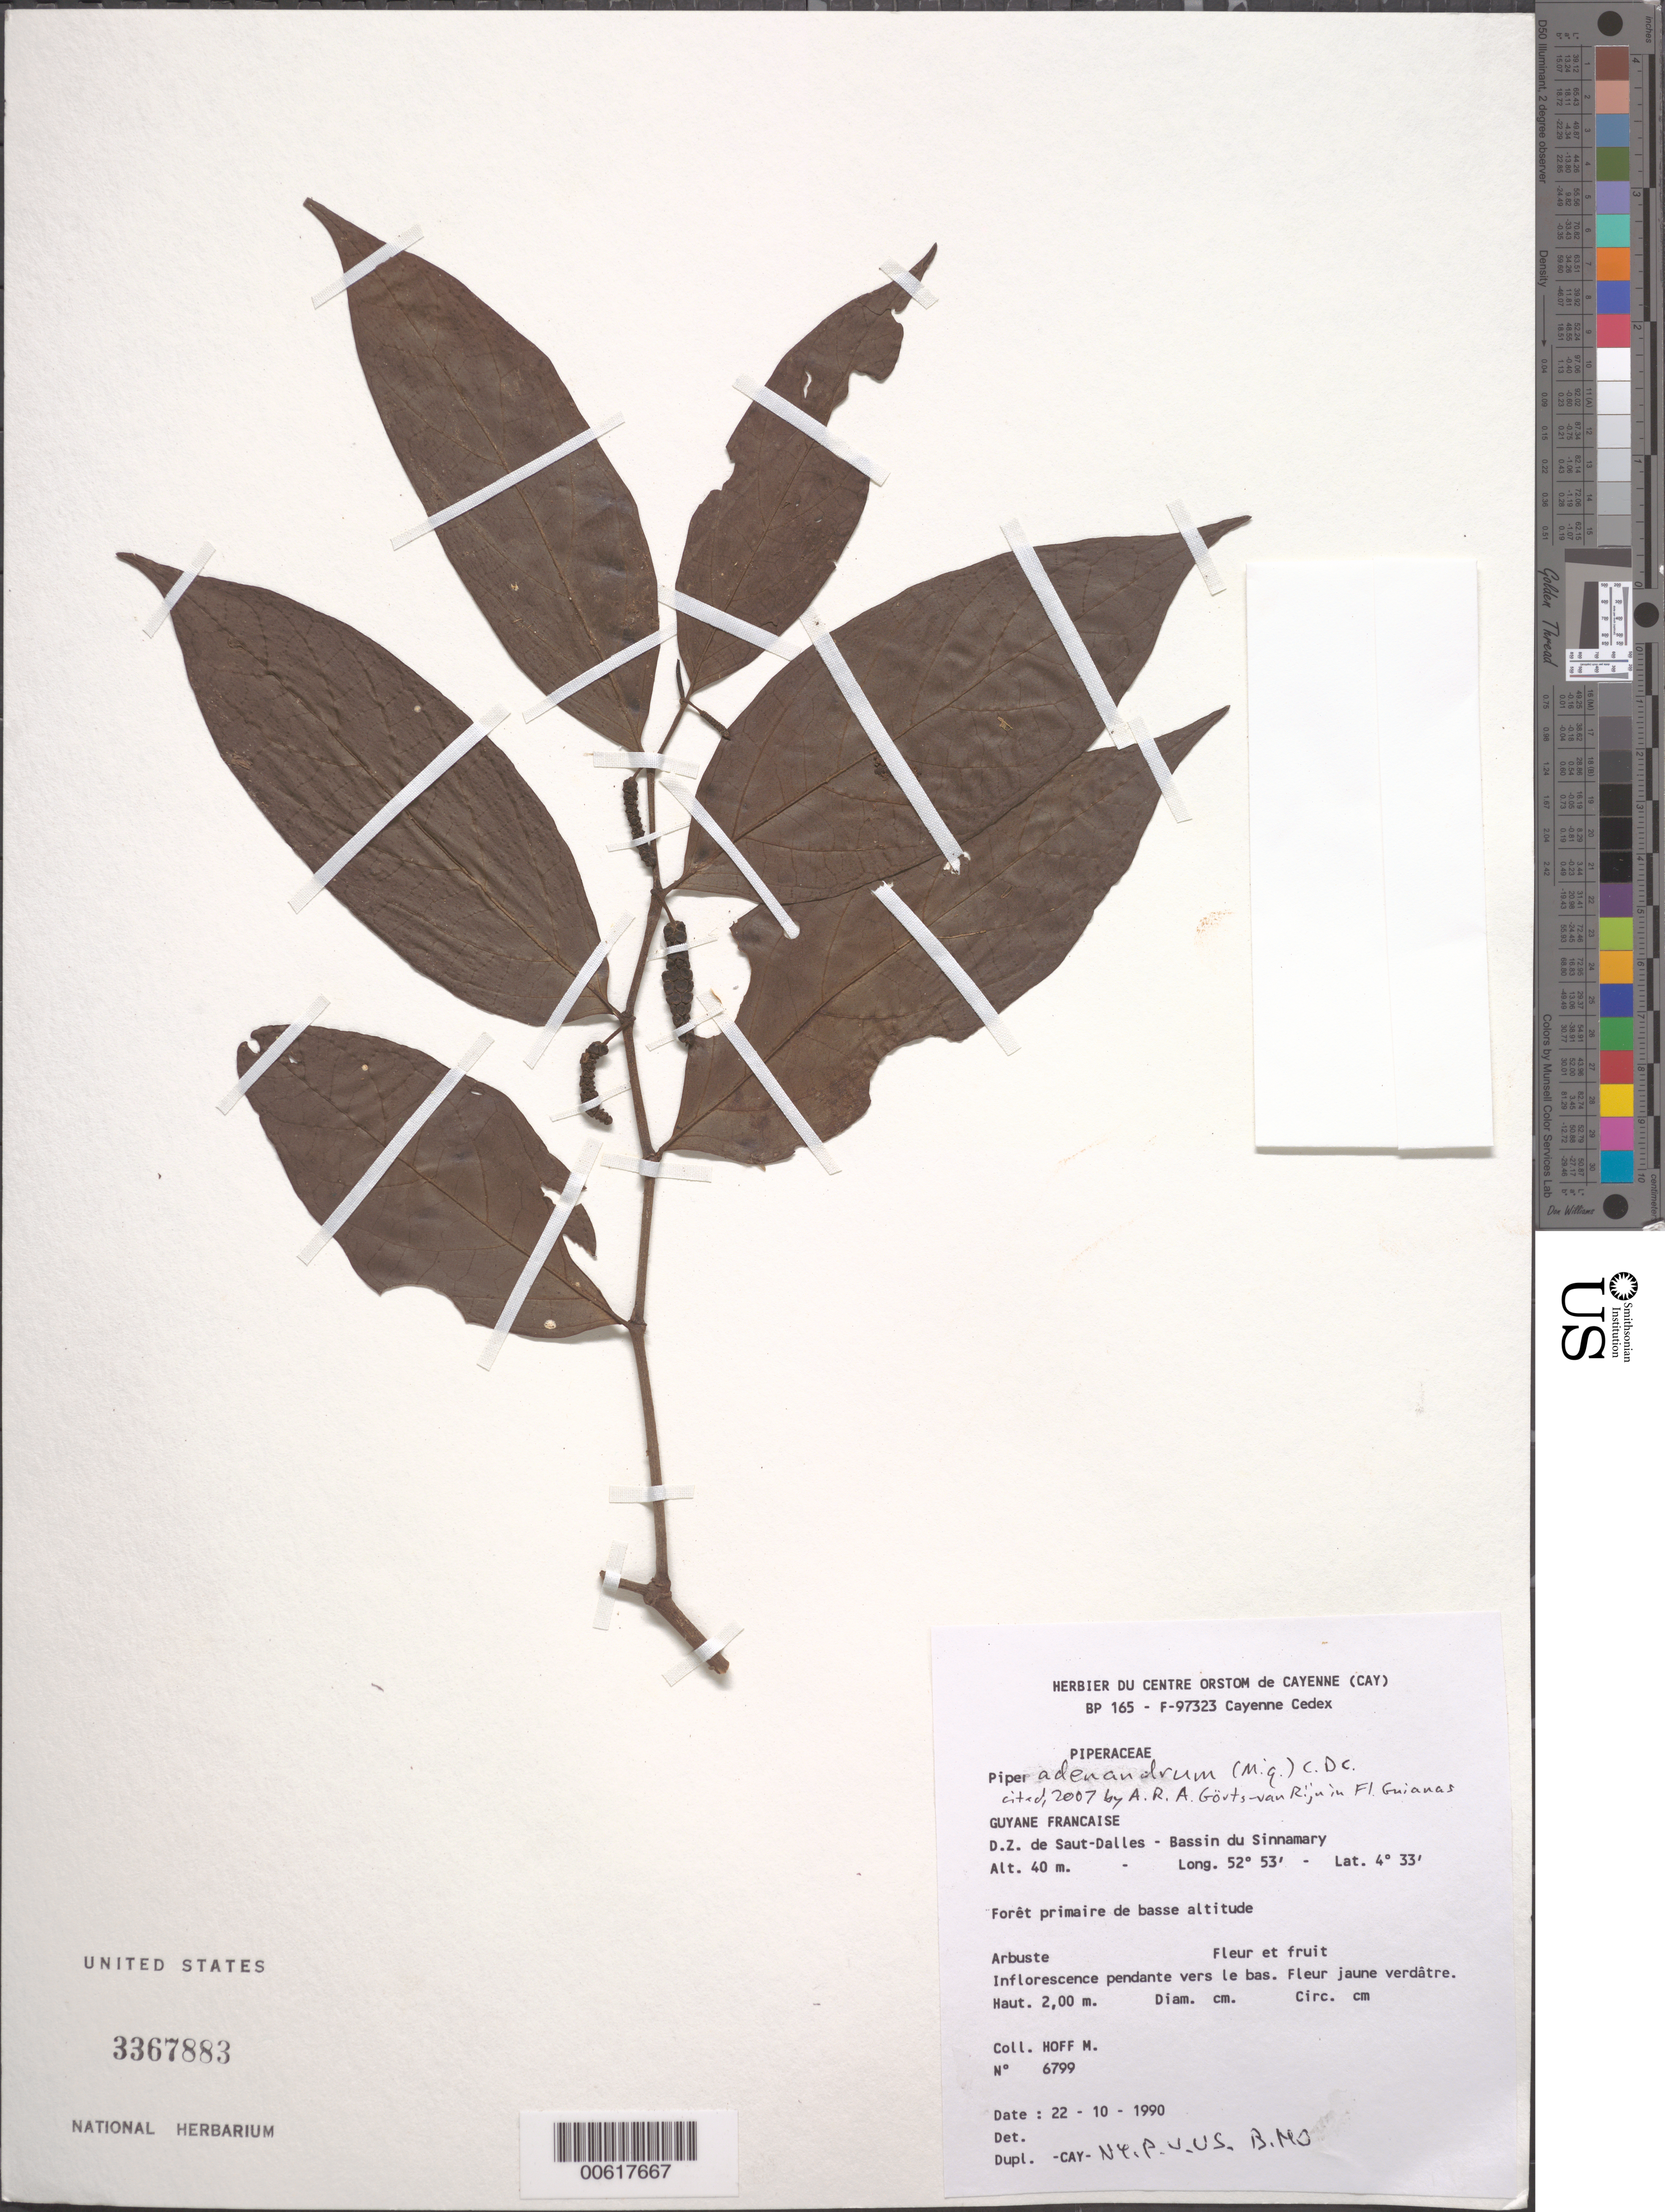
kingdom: Plantae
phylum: Tracheophyta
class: Magnoliopsida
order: Piperales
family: Piperaceae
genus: Piper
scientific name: Piper sp.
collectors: M. Hoff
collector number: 6799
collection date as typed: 22-Oct-90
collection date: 1990-10-22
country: French Guiana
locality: Saut-Dalles, D.Z., Bassin du Sinnamary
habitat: Low primary forest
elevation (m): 40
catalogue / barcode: US 3367883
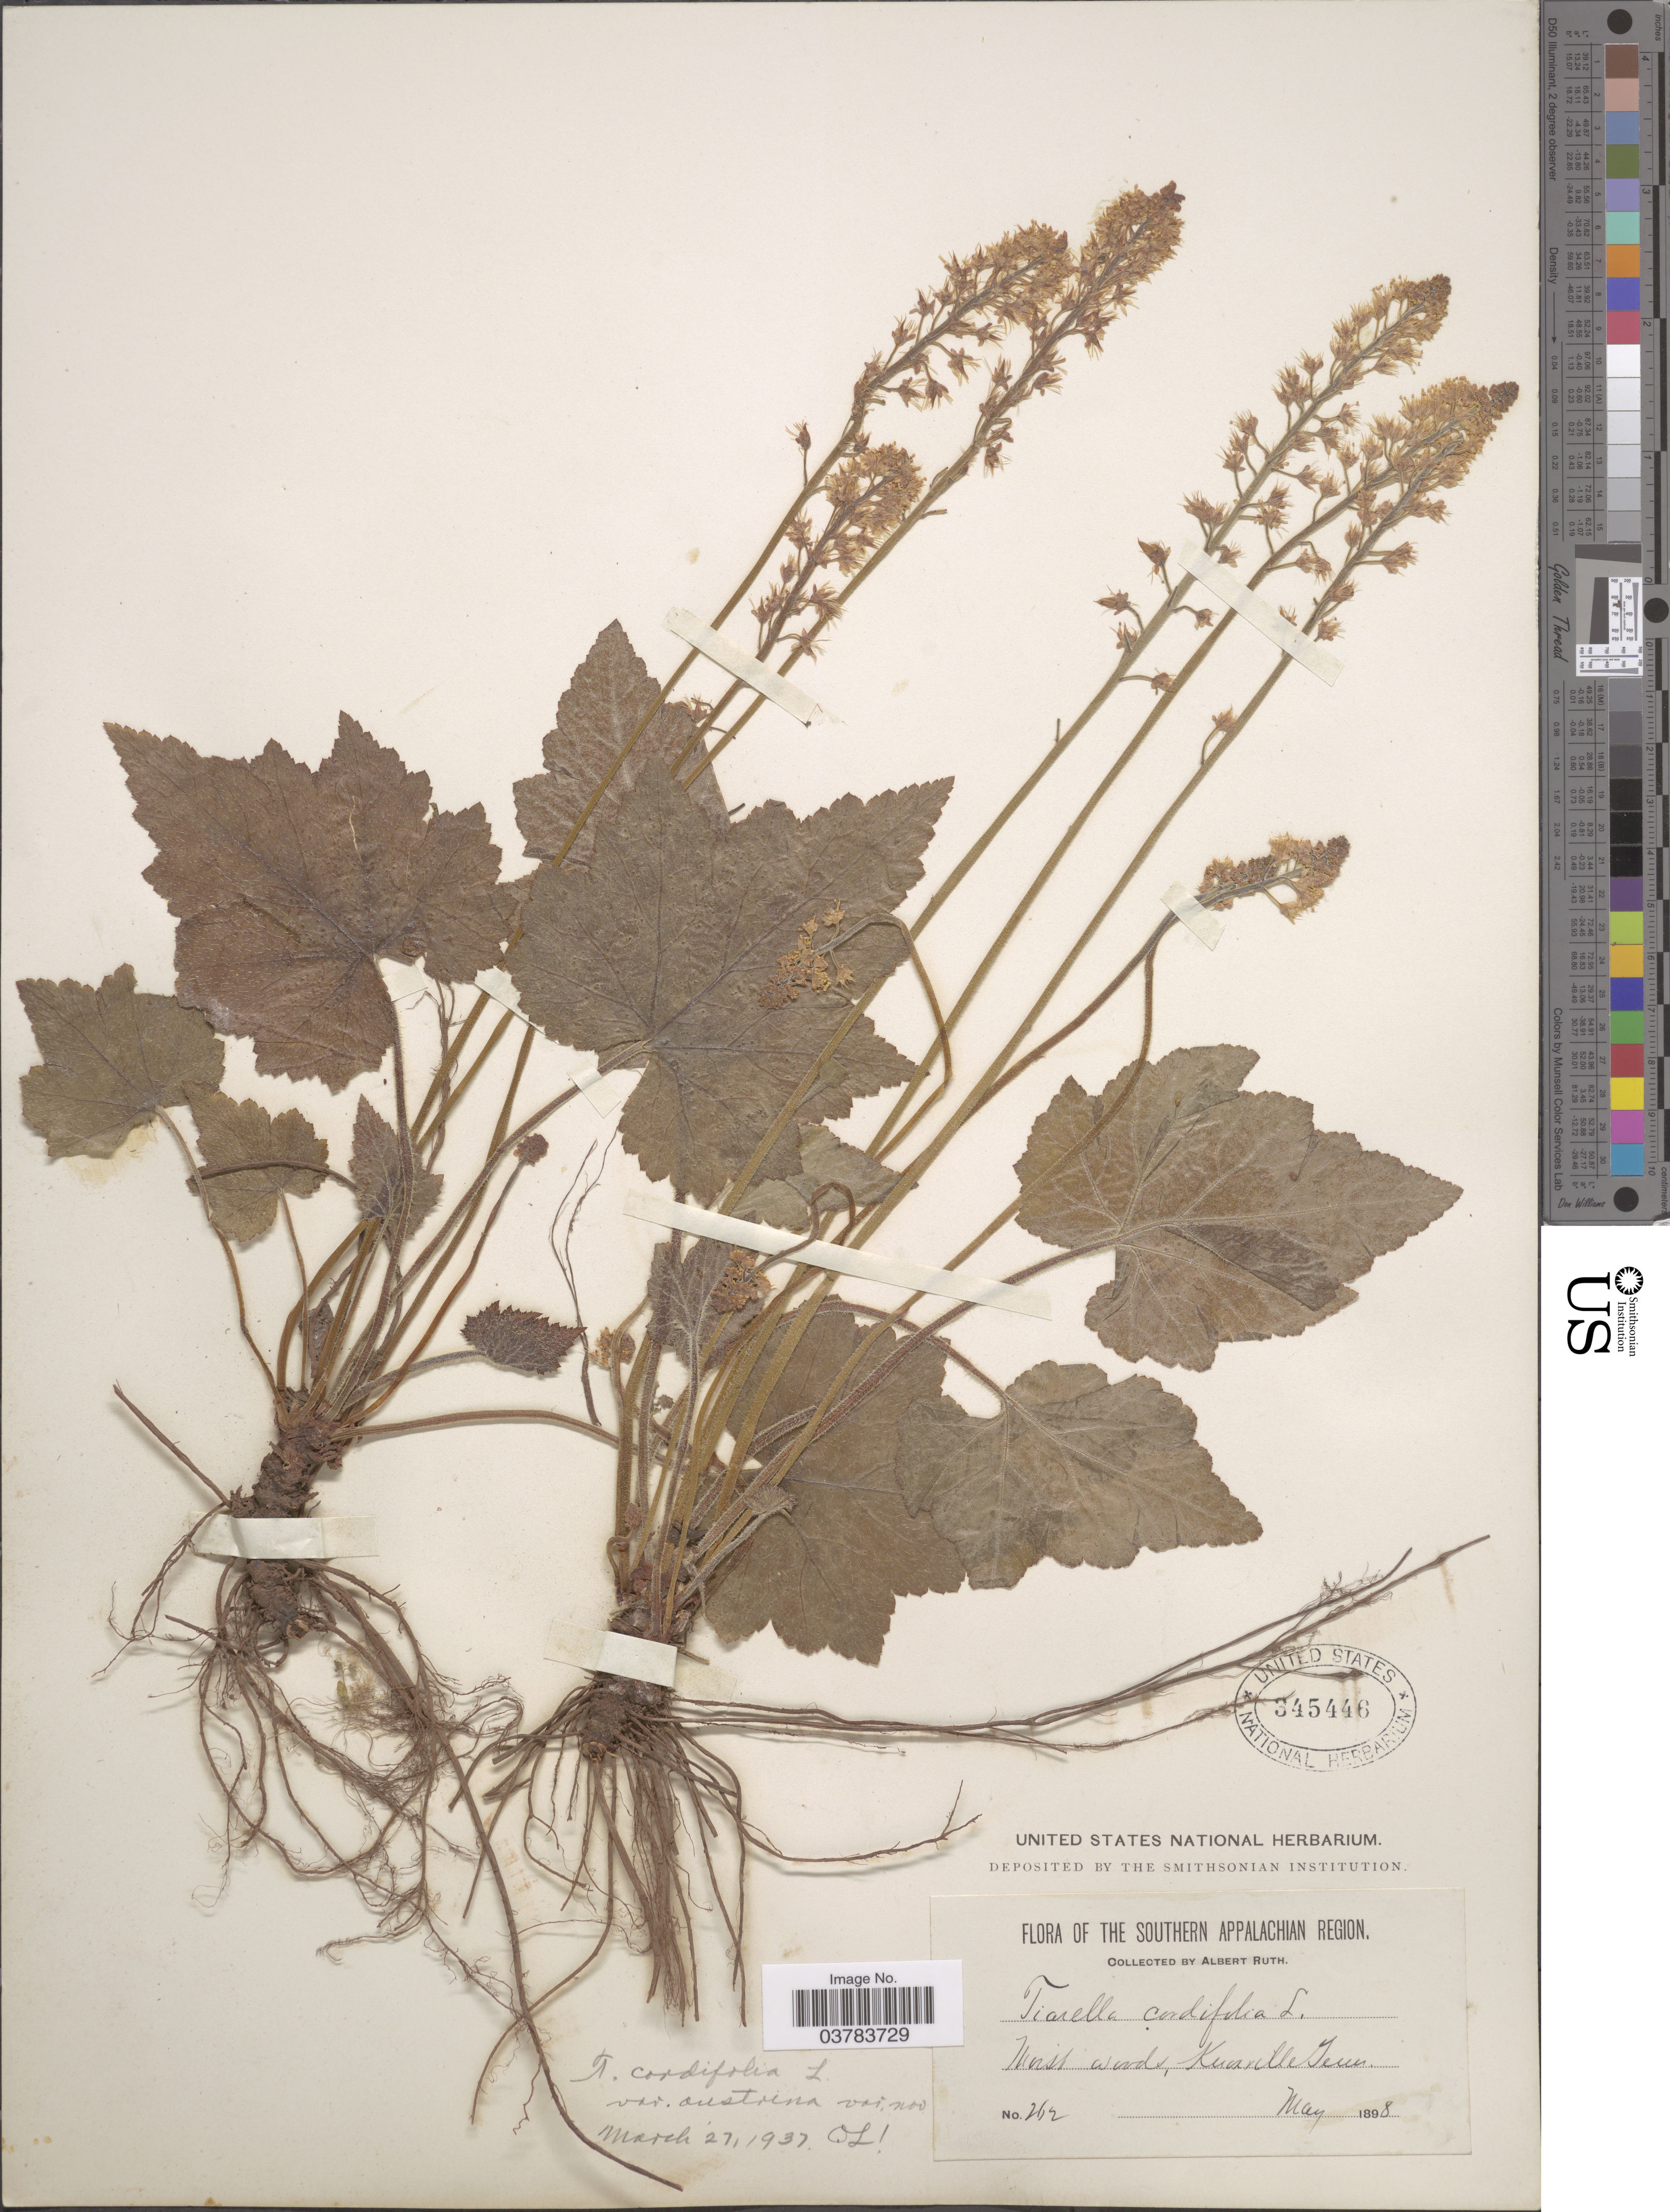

● **What is expected**: Print every line of the records above word for word, leaving out the pictures.

● **Final result**:
kingdom: Plantae
phylum: Tracheophyta
class: Magnoliopsida
order: Piperales
family: Piperaceae
genus: Piper
scientific name: Piper sp.
collectors: M. Hoff
collector number: 6799
collection date as typed: 22-Oct-90
collection date: 1990-10-22
country: French Guiana
locality: Saut-Dalles, D.Z., Bassin du Sinnamary
habitat: Low primary forest
elevation (m): 40
catalogue / barcode: US 3367883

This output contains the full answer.